• _Assigned task_
Nothing should differ between your answer and the records.
***** Data extract
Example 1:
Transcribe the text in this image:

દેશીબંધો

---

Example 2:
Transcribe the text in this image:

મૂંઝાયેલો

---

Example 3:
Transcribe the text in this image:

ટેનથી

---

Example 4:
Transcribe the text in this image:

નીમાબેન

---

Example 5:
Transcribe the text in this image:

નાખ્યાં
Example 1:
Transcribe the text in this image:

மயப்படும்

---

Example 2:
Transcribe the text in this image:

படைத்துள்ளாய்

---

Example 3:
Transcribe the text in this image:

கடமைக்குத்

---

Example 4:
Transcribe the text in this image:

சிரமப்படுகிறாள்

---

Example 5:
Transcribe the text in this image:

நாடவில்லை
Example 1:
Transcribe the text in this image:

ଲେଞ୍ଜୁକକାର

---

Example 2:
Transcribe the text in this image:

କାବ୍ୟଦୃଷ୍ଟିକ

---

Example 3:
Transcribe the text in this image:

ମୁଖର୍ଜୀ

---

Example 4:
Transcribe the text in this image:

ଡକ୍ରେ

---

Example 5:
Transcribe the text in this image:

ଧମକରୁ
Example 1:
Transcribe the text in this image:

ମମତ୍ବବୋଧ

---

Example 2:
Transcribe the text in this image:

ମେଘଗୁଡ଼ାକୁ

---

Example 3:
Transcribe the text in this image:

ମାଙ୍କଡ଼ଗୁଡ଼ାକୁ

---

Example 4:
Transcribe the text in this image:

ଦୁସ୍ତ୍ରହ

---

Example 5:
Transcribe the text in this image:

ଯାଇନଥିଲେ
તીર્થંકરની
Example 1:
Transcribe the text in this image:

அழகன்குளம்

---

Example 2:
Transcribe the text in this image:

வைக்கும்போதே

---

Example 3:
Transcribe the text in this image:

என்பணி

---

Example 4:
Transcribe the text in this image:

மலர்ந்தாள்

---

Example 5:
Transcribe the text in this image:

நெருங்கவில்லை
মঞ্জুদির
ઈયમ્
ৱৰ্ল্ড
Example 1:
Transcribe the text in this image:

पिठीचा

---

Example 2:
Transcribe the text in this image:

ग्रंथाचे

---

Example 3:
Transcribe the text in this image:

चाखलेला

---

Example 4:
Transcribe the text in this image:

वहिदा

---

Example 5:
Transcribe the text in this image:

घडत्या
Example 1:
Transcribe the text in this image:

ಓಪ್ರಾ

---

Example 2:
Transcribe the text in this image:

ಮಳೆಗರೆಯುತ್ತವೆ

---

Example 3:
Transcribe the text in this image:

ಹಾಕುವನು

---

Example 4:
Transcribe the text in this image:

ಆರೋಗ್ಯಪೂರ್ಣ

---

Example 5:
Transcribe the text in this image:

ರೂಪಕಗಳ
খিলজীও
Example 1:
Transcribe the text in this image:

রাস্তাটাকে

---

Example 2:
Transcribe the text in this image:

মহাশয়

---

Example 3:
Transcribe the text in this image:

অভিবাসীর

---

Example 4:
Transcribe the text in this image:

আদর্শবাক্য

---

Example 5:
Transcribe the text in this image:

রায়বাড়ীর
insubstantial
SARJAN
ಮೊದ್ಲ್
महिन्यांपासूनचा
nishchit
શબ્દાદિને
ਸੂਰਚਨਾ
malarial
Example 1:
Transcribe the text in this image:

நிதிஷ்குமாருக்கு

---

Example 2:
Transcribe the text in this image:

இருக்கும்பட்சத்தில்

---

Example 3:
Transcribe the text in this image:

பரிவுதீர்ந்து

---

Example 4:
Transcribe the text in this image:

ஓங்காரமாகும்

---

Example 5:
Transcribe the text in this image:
**********
• _Solution_
Example 1:
Transcribe the text in this image:

દેશીબંધો

---

Example 2:
Transcribe the text in this image:

મૂંઝાયેલો

---

Example 3:
Transcribe the text in this image:

ટેનથી

---

Example 4:
Transcribe the text in this image:

નીમાબેન

---

Example 5:
Transcribe the text in this image:

નાખ્યાં
Example 1:
Transcribe the text in this image:

மயப்படும்

---

Example 2:
Transcribe the text in this image:

படைத்துள்ளாய்

---

Example 3:
Transcribe the text in this image:

கடமைக்குத்

---

Example 4:
Transcribe the text in this image:

சிரமப்படுகிறாள்

---

Example 5:
Transcribe the text in this image:

நாடவில்லை
Example 1:
Transcribe the text in this image:

ଲେଞ୍ଜୁକକାର

---

Example 2:
Transcribe the text in this image:

କାବ୍ୟଦୃଷ୍ଟିକ

---

Example 3:
Transcribe the text in this image:

ମୁଖର୍ଜୀ

---

Example 4:
Transcribe the text in this image:

ଡକ୍ରେ

---

Example 5:
Transcribe the text in this image:

ଧମକରୁ
Example 1:
Transcribe the text in this image:

ମମତ୍ବବୋଧ

---

Example 2:
Transcribe the text in this image:

ମେଘଗୁଡ଼ାକୁ

---

Example 3:
Transcribe the text in this image:

ମାଙ୍କଡ଼ଗୁଡ଼ାକୁ

---

Example 4:
Transcribe the text in this image:

ଦୁସ୍ତ୍ରହ

---

Example 5:
Transcribe the text in this image:

ଯାଇନଥିଲେ
તીર્થંકરની
Example 1:
Transcribe the text in this image:

அழகன்குளம்

---

Example 2:
Transcribe the text in this image:

வைக்கும்போதே

---

Example 3:
Transcribe the text in this image:

என்பணி

---

Example 4:
Transcribe the text in this image:

மலர்ந்தாள்

---

Example 5:
Transcribe the text in this image:

நெருங்கவில்லை
মঞ্জুদির
ઈયમ્
ৱৰ্ল্ড
Example 1:
Transcribe the text in this image:

पिठीचा

---

Example 2:
Transcribe the text in this image:

ग्रंथाचे

---

Example 3:
Transcribe the text in this image:

चाखलेला

---

Example 4:
Transcribe the text in this image:

वहिदा

---

Example 5:
Transcribe the text in this image:

घडत्या
Example 1:
Transcribe the text in this image:

ಓಪ್ರಾ

---

Example 2:
Transcribe the text in this image:

ಮಳೆಗರೆಯುತ್ತವೆ

---

Example 3:
Transcribe the text in this image:

ಹಾಕುವನು

---

Example 4:
Transcribe the text in this image:

ಆರೋಗ್ಯಪೂರ್ಣ

---

Example 5:
Transcribe the text in this image:

ರೂಪಕಗಳ
খিলজীও
Example 1:
Transcribe the text in this image:

রাস্তাটাকে

---

Example 2:
Transcribe the text in this image:

মহাশয়

---

Example 3:
Transcribe the text in this image:

অভিবাসীর

---

Example 4:
Transcribe the text in this image:

আদর্শবাক্য

---

Example 5:
Transcribe the text in this image:

রায়বাড়ীর
insubstantial
SARJAN
ಮೊದ್ಲ್
महिन्यांपासूनचा
nishchit
શબ્દાદિને
ਸੂਰਚਨਾ
malarial
Example 1:
Transcribe the text in this image:

நிதிஷ்குமாருக்கு

---

Example 2:
Transcribe the text in this image:

இருக்கும்பட்சத்தில்

---

Example 3:
Transcribe the text in this image:

பரிவுதீர்ந்து

---

Example 4:
Transcribe the text in this image:

ஓங்காரமாகும்

---

Example 5:
Transcribe the text in this image:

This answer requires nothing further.